5. In summary, there was no single effective global focus consolidating the information which was flowing into the various agencies about Patrick; no global focus to which those agencies could in turn refer in emergency to obtain the totality of information about Patrick’s recent pattern of behaviour; no national ‘risk flagging’ system to alert those agencies to his significant recent history.
|6||ACTION SHOULD BE TAKEN|
In my opinion action should be taken to prevent future deaths and I believe you and your organisation have the power to take such action.
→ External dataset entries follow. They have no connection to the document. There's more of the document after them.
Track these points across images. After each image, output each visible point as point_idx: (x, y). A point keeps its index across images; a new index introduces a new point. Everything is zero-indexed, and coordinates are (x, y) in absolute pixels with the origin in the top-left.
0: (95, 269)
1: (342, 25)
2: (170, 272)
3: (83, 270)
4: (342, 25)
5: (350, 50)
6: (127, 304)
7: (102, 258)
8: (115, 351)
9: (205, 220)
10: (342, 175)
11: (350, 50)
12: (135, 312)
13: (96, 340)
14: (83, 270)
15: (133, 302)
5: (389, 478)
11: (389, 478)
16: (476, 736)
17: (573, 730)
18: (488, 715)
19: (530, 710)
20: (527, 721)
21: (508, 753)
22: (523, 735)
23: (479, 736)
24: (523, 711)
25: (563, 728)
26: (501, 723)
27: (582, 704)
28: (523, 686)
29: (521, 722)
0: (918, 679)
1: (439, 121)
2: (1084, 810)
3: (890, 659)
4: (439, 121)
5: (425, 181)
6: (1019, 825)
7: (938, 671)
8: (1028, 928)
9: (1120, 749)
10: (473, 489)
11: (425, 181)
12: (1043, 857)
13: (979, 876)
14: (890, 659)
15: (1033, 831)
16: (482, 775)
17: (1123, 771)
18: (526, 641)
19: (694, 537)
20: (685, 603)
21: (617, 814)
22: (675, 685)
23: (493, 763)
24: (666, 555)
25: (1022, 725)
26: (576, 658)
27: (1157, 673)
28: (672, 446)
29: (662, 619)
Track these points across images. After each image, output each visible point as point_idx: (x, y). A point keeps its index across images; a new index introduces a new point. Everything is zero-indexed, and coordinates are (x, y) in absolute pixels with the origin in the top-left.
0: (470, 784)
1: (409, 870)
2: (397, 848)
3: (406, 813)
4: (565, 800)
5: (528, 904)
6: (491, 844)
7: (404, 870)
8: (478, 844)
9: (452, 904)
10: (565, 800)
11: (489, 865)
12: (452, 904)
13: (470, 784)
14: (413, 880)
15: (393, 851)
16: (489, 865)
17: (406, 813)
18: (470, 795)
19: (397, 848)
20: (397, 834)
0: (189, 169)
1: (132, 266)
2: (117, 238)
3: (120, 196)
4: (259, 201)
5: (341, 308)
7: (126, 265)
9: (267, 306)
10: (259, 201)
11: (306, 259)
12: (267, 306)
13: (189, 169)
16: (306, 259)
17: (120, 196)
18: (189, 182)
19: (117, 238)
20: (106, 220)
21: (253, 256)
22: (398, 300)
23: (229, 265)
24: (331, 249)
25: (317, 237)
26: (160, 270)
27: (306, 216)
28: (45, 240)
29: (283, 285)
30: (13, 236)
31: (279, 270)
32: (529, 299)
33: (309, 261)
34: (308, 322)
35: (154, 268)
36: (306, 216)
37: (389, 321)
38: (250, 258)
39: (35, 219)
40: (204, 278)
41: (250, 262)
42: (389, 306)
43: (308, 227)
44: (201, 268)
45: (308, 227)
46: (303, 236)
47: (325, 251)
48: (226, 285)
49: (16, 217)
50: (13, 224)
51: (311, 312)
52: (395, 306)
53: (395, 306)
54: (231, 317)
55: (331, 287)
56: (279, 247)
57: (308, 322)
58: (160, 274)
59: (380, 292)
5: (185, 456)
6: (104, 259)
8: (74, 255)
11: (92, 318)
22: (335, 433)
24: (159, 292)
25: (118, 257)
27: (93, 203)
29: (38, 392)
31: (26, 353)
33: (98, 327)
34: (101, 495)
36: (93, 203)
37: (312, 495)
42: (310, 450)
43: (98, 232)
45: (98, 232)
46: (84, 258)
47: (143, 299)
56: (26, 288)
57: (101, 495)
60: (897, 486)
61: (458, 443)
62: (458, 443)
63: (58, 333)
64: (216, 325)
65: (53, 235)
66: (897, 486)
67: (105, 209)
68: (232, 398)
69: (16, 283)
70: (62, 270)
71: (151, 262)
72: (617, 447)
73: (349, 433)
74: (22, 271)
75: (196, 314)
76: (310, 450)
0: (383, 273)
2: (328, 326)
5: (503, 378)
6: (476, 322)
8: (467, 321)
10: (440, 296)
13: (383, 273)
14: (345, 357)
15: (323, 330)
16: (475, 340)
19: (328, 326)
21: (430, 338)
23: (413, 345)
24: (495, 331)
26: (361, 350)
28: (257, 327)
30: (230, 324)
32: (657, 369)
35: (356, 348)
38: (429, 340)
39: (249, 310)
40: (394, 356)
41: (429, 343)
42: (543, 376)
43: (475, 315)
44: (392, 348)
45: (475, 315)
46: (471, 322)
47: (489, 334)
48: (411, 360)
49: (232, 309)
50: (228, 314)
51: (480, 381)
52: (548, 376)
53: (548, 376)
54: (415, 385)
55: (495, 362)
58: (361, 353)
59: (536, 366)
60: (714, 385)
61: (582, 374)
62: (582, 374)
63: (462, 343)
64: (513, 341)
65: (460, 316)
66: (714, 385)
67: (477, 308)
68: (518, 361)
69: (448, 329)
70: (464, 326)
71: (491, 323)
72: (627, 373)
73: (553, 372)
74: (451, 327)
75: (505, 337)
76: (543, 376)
You are under a duty to respond to this report within 56 days of the date of this report, namely by 13th June 2023. I, the coroner, may extend the period.
Your response must contain details of action taken or proposed to be taken, setting out the timetable for action. Otherwise you must explain why no action is proposed.
|8||COPIES and PUBLICATION|
I have sent a copy of my report to the Chief Coroner and to the following Interested Persons:
(1) [REDACTED] (Patrick’s parents)
(2) Croydon Health Service NHS Trust
(3) Surrey and Sussex Healthcare NHS Trust
(4) South London and Maudsley NHS Foundation Trust
(5) Surrey and Borders Partnership NHS Foundation Trust
(6) London Borough of Sutton
I have also sent it to the MPS, Keston Medical Practice and Rotherham NHS Foundation Trust who may find it useful or of interest.
I am also under a duty to send the Chief Coroner a copy of your response.
The Chief Coroner may publish either or both in a complete or redacted or summary form. He may send a copy of this report to any person who he believes may find it useful or of interest. You may make representations to me, the coroner, at the time of your response, about the release or the publication of your response by the Chief Coroner.